Despite its strong visuals, the too-close-for-comfort gut punch that is The Handmaid‘s Tale wouldn’t land so decisively if not for the many terrific performances from not only the aforementioned Moss, but also Alexis Bledel as her companion Ofglen, pre-Gilead best friend Moira, played by Samira Wiley, and those benefitting from the Gilead regime. Moss is the perfect choice for a story that unfolds through one character’s extreme perspective. In everything from Mad Men to Top of the Lake, and especially Listen Up Philip and Queen of Earth, she has exhibited a knack for communicating pages worth of emotion through a single facial expression or the smallest nugget of dialogue, all of which makes voiceover dialogue like, “I need to scream. I need to grab the nearest machine gun,” horrifying and darkly funny at the same time.

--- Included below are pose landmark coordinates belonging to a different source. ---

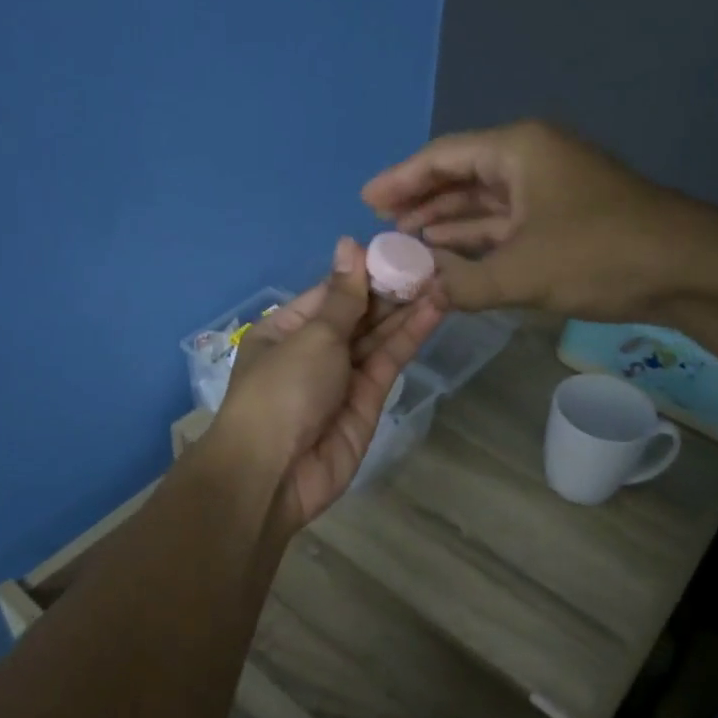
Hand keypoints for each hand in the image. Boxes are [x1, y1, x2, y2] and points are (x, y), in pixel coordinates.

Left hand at [218, 238, 441, 530]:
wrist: (274, 473)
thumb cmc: (282, 390)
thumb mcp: (312, 336)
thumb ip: (343, 296)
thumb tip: (349, 244)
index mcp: (285, 329)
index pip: (330, 292)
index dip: (363, 272)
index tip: (399, 249)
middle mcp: (312, 350)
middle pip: (357, 314)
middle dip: (391, 290)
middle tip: (432, 263)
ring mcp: (341, 377)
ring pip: (377, 337)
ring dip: (406, 310)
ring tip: (443, 280)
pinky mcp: (367, 402)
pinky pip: (388, 362)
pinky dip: (409, 337)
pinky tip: (434, 310)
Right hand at [362, 119, 704, 320]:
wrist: (688, 268)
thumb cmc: (599, 254)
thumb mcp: (521, 272)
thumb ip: (462, 284)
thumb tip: (421, 294)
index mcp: (517, 150)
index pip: (443, 158)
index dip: (400, 180)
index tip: (366, 201)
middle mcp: (529, 159)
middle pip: (460, 175)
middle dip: (420, 201)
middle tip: (380, 226)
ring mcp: (548, 187)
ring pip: (482, 201)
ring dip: (446, 223)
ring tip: (405, 244)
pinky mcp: (561, 216)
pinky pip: (504, 222)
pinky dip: (476, 238)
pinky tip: (448, 256)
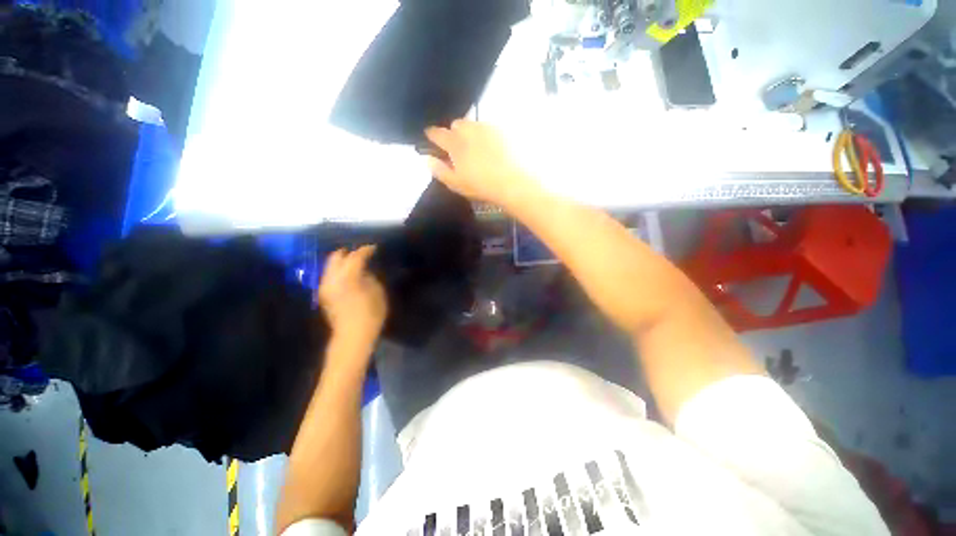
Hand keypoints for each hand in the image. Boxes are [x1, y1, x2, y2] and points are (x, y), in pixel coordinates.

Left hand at [318, 246, 386, 346]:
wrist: (352, 336)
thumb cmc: (370, 314)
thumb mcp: (377, 292)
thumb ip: (370, 277)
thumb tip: (364, 272)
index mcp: (348, 276)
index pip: (356, 256)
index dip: (365, 250)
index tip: (374, 247)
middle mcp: (332, 278)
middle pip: (336, 257)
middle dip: (348, 253)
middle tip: (361, 254)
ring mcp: (325, 286)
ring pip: (330, 266)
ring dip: (342, 262)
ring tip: (355, 264)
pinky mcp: (323, 294)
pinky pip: (329, 275)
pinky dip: (338, 271)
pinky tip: (348, 276)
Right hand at [425, 120, 538, 207]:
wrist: (513, 183)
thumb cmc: (481, 186)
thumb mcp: (456, 184)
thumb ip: (439, 170)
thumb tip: (427, 159)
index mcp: (455, 143)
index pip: (438, 133)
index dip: (432, 134)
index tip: (430, 136)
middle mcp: (470, 130)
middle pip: (456, 124)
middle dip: (454, 133)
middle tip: (458, 148)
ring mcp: (487, 128)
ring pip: (473, 124)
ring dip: (470, 132)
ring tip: (475, 147)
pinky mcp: (502, 131)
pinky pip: (489, 128)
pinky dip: (485, 135)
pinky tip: (491, 148)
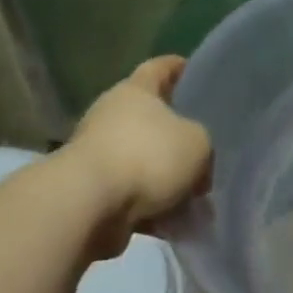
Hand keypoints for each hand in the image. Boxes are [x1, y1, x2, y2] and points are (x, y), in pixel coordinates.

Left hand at [66, 56, 211, 254]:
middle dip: (178, 138)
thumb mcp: (198, 144)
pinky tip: (176, 225)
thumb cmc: (147, 156)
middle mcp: (113, 116)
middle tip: (205, 151)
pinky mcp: (92, 192)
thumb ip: (203, 147)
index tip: (194, 71)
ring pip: (144, 163)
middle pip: (152, 120)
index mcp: (135, 91)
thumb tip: (197, 170)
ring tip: (197, 202)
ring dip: (168, 182)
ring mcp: (99, 154)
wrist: (88, 205)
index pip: (159, 67)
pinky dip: (153, 208)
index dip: (178, 67)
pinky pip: (133, 196)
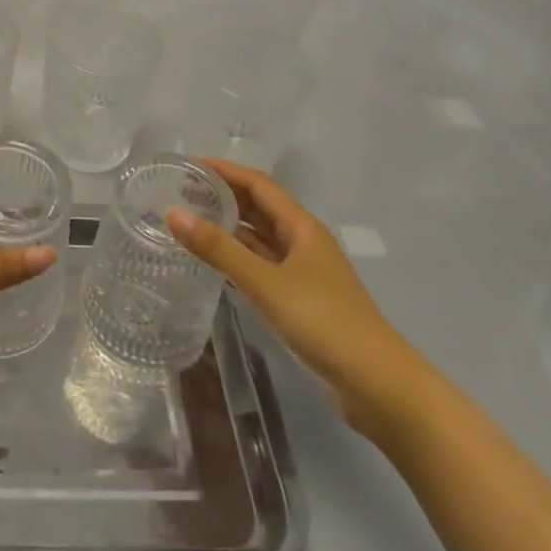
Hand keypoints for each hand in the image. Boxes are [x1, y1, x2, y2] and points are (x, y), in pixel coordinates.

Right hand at [168, 159, 423, 434]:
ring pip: (260, 237)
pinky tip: (214, 263)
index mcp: (302, 227)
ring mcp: (303, 271)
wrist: (377, 385)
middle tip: (181, 192)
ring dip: (229, 226)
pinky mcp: (300, 299)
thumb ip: (219, 249)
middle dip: (223, 195)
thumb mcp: (266, 283)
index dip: (224, 170)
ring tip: (190, 221)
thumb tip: (173, 213)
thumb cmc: (324, 322)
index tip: (188, 165)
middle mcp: (303, 241)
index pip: (258, 184)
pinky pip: (262, 265)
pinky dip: (238, 257)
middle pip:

That voiceover comes in handy, as it not only affords the narrative a welcome chance to breathe in the claustrophobic atmosphere of Offred’s rigid home life under Commander Waterford (Joseph Fiennes) and his wife Serena Joy (Yvonne Strahovski), but it acts as a necessary release of tension – for Offred as well as the viewer – especially in the presence of Ann Dowd’s confounding hardline collaborator Aunt Lydia.
Strahovski and Dowd have arguably the most demanding roles in the series, as it’s difficult to ascertain what these women stand to gain by collaborating with a misogynistic regime. There’s the obvious power, material comfort, and reduction of restrictions on their personal freedom, but that’s a somewhat simplistic approach to these collaborators who are presented as true believers – although Serena Joy seems more aware Offred’s misery than the punishing Aunt Lydia. Strahovski, in particular, presents her character as more than a one-dimensional villain, which makes her complicity with the fundamental movement a fascinating contradiction to see play out. Dowd’s Lydia is a bit of an easier read, as she and the other Aunts are entrusted with schooling the soon-to-be Handmaids. The Aunts seem to delight in the biblical specificity of the punishments doled out to women deemed unruly or non-complaint (Atwood herself even makes a clever cameo as a barely seen Aunt who cuffs Offred’s ear for not listening), and Lydia is certainly convinced her efforts will pay dividends for… someone, making her ultraconservatism all the more chilling.
Atwood’s novel has been around for more than 30 years and seemed as prescient then as it does now. The adaptation succeeds in updating the details and especially in how it pulls the speculative side of its fiction unnervingly close. The end result is that The Handmaid’s Tale remains a timely and enduring cautionary tale regardless of when it’s read or, in the case of Hulu’s phenomenal new series, seen.
The Handmaid’s Tale continues next Wednesday on Hulu.